→ ACTION ITEM: Pull out every line in the items below that contains the string "rendelet", and copy each one. Case counts, so a line matches only if the capitalization is the same.

→ INFORMATION PROVIDED:
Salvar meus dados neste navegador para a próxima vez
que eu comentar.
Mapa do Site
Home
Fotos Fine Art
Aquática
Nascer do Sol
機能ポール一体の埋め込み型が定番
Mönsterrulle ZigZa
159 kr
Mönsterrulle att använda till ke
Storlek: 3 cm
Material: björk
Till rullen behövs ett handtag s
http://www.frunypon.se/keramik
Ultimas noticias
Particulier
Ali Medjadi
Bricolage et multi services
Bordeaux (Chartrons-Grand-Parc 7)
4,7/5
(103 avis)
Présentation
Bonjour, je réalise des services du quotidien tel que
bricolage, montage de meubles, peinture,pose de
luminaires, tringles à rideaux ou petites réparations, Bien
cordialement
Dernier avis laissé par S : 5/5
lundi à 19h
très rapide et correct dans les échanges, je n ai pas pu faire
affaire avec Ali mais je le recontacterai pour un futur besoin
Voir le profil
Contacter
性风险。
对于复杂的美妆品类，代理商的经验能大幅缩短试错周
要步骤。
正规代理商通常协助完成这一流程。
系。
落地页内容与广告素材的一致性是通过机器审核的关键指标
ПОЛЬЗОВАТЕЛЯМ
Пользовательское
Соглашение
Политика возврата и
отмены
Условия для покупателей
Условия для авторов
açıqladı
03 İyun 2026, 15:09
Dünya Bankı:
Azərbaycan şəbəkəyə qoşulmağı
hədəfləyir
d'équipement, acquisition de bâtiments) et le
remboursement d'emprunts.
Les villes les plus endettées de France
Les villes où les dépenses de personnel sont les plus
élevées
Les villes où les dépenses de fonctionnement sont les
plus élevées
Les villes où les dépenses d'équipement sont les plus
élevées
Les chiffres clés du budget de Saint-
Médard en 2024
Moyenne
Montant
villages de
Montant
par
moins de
==
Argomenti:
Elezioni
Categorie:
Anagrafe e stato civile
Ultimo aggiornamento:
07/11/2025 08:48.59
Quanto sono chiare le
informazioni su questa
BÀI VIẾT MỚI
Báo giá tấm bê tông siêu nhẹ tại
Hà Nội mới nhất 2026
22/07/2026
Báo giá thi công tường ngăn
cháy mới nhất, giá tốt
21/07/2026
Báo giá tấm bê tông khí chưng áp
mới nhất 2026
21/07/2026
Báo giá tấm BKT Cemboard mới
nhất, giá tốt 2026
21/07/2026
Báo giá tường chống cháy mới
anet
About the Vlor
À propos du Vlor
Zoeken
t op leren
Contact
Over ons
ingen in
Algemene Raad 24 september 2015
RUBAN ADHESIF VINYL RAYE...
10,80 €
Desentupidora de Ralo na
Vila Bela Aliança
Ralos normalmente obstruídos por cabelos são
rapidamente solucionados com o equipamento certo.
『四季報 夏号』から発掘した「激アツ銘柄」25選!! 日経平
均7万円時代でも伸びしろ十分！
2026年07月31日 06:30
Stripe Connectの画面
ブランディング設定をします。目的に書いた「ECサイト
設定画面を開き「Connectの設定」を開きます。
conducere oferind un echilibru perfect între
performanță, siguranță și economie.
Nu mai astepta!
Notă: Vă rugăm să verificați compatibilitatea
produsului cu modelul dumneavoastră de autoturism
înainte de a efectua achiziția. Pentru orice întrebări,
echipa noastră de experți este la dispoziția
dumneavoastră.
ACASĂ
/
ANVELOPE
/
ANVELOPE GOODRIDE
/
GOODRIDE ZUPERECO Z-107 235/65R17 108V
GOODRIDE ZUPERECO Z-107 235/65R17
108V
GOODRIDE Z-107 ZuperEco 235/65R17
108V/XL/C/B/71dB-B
...
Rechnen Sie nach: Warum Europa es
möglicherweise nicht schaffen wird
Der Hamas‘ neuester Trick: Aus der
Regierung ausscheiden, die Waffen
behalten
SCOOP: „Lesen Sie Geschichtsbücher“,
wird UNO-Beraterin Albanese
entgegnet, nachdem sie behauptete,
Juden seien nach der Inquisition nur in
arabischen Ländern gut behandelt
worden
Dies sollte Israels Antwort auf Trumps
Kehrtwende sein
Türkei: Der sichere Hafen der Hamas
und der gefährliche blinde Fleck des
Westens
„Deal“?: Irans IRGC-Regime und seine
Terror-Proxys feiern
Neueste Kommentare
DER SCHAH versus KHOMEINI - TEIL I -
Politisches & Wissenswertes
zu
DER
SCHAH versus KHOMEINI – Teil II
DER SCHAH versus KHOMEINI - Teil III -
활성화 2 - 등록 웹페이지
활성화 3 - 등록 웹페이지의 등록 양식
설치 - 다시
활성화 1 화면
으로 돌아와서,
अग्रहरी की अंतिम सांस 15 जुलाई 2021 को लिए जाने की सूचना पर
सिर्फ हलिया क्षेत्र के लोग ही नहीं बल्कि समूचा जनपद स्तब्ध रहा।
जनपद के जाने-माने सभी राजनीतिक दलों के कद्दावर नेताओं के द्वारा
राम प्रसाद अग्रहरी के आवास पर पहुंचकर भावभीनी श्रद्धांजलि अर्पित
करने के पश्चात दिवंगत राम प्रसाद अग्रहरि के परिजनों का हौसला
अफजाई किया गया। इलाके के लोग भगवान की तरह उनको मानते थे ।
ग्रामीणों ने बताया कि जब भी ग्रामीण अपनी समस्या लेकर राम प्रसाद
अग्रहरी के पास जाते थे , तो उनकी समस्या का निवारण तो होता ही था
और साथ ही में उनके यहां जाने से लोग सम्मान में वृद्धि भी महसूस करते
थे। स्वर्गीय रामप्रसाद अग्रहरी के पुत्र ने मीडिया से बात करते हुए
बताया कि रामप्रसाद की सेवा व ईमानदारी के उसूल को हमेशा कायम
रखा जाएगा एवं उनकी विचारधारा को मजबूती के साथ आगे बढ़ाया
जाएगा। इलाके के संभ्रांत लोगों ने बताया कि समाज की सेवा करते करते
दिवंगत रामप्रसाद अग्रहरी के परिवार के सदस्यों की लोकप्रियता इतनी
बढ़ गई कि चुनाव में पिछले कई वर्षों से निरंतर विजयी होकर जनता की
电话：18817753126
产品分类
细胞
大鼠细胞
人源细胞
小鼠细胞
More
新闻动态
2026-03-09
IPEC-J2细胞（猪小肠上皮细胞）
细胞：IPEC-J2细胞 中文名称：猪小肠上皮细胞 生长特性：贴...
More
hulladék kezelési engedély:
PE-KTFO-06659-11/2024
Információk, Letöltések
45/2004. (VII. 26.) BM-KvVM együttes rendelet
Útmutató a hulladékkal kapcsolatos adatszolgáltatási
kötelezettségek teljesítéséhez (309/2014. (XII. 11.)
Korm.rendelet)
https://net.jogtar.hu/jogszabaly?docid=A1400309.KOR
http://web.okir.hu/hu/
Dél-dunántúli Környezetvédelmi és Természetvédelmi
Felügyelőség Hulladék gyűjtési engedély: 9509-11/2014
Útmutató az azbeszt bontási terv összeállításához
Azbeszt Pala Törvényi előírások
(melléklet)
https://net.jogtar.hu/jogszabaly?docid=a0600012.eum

→ ANSWER TO THE PROBLEM:
45/2004. (VII. 26.) BM-KvVM együttes rendelet
Korm.rendelet)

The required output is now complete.